Saturday, May 28, 2011

A Little About Me

What the Hell?

I'm a woman of a certain age and I started doing comedy a little bit later than all my comedy friends. I also don't look my age. The problem with not looking your age is that confusion can set in. When I look in the mirror and see a vibrant young thing looking back at me, I can't begin to tell you how much it offends me that occasionally when I sneeze, I pee a little. Which has introduced Poise pads into my life. They also piss me off. So what has caused my ire with Poise Pads? I am within spitting distance of menopause. That's probably information I shouldn't share but that's the beauty of getting older, you give less of a shit than you used to. I see these pads as the sanitary napkin industry's way of mocking me. It's like saying, "hey I know you won't have a period for much longer but you can still wear a pad and pretend."

Hey kid, do I amuse you?

That little notion brings me to another dilemma, who is my target audience?

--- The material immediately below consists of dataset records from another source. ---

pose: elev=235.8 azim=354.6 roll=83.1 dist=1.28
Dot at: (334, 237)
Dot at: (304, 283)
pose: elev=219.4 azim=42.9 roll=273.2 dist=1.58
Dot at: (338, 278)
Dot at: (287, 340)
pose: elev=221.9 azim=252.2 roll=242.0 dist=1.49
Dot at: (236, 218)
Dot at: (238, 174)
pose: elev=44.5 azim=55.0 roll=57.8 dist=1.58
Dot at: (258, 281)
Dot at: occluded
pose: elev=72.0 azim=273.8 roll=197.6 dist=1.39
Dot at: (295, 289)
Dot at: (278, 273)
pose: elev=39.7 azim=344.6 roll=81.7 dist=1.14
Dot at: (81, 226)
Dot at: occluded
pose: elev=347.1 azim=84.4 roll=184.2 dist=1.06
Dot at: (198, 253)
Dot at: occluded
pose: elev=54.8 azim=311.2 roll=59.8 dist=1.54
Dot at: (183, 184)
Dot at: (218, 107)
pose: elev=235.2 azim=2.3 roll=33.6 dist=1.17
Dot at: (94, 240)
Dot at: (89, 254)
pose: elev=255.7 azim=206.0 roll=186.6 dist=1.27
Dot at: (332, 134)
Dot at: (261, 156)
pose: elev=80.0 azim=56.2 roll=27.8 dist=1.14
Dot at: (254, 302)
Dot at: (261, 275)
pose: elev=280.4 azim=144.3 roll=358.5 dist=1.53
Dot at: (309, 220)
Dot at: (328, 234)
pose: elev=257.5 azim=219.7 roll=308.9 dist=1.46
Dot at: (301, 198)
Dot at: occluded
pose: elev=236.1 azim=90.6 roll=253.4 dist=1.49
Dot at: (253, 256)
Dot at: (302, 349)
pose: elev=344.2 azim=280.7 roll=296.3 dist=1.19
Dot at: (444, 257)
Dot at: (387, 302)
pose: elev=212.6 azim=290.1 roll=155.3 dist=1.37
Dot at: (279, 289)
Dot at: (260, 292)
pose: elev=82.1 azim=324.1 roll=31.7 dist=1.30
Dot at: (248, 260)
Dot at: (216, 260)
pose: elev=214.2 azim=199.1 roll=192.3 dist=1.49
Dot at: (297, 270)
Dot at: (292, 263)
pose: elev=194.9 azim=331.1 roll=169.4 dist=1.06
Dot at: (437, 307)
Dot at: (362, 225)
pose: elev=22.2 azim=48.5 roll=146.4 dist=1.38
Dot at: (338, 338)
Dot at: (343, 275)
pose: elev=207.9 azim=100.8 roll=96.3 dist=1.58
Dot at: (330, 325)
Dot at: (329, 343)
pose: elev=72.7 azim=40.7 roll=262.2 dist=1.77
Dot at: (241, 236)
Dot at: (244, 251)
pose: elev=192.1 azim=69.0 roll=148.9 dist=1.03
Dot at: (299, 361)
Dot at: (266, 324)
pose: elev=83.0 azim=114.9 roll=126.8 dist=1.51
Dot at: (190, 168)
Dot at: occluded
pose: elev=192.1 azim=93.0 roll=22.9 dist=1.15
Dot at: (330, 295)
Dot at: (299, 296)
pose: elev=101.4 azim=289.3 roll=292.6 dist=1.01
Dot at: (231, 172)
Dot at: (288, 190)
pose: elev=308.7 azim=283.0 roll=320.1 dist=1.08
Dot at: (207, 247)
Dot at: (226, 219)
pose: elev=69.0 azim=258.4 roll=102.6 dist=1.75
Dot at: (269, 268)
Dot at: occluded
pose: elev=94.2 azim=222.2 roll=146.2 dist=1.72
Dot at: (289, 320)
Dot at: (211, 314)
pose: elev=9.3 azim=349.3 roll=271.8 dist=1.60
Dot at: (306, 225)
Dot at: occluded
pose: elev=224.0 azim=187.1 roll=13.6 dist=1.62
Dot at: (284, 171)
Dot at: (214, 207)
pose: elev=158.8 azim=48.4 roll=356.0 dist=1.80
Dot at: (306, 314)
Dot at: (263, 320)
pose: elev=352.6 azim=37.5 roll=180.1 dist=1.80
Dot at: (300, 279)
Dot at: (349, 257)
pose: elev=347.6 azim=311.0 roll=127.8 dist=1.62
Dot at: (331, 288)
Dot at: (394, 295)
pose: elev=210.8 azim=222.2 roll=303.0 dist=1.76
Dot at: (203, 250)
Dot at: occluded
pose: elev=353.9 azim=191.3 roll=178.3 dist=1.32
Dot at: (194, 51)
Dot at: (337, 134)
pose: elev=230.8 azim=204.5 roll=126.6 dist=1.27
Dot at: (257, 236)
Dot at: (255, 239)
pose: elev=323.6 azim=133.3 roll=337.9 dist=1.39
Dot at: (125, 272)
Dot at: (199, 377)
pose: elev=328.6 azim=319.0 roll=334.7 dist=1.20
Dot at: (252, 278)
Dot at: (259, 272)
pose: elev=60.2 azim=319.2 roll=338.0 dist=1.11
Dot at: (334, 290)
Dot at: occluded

Depending on who you ask, I look anywhere from 25 to 50. Hey, I am not making that up and no it was not a younger man trying to talk me into sex who said it. I am woman straddling two check boxes. There is the box that my mirror tells me I am and then there's the box that my achy joints and random pains tell me I am. Part of me wants to appeal to the young and hip, to tap into the present day cultural zeitgeist. The other part of me is like screw them they've got Kanye and Lad GaGa, their comedy cup is already full. Truth is, I'm no spring chicken but I'm not a tough old bird yet. I must tread lightly. As a black person any talk of chicken is like a mine field filled with golden fried bouncing betties . Don't want to lose a foot.

The Myth of mass appeal.

The truth is that no matter who you are, no matter how funny or sweet or smart you are, not everyone is going to like you. You could have a million dollars in one hand and the cure for cancer -- all the cancer in all the world -- in the other hand and there'd be someone thinking, "This bitch make me sick. I wish she'd sit her ass down somewhere." The most you can hope for is that people respect what you do.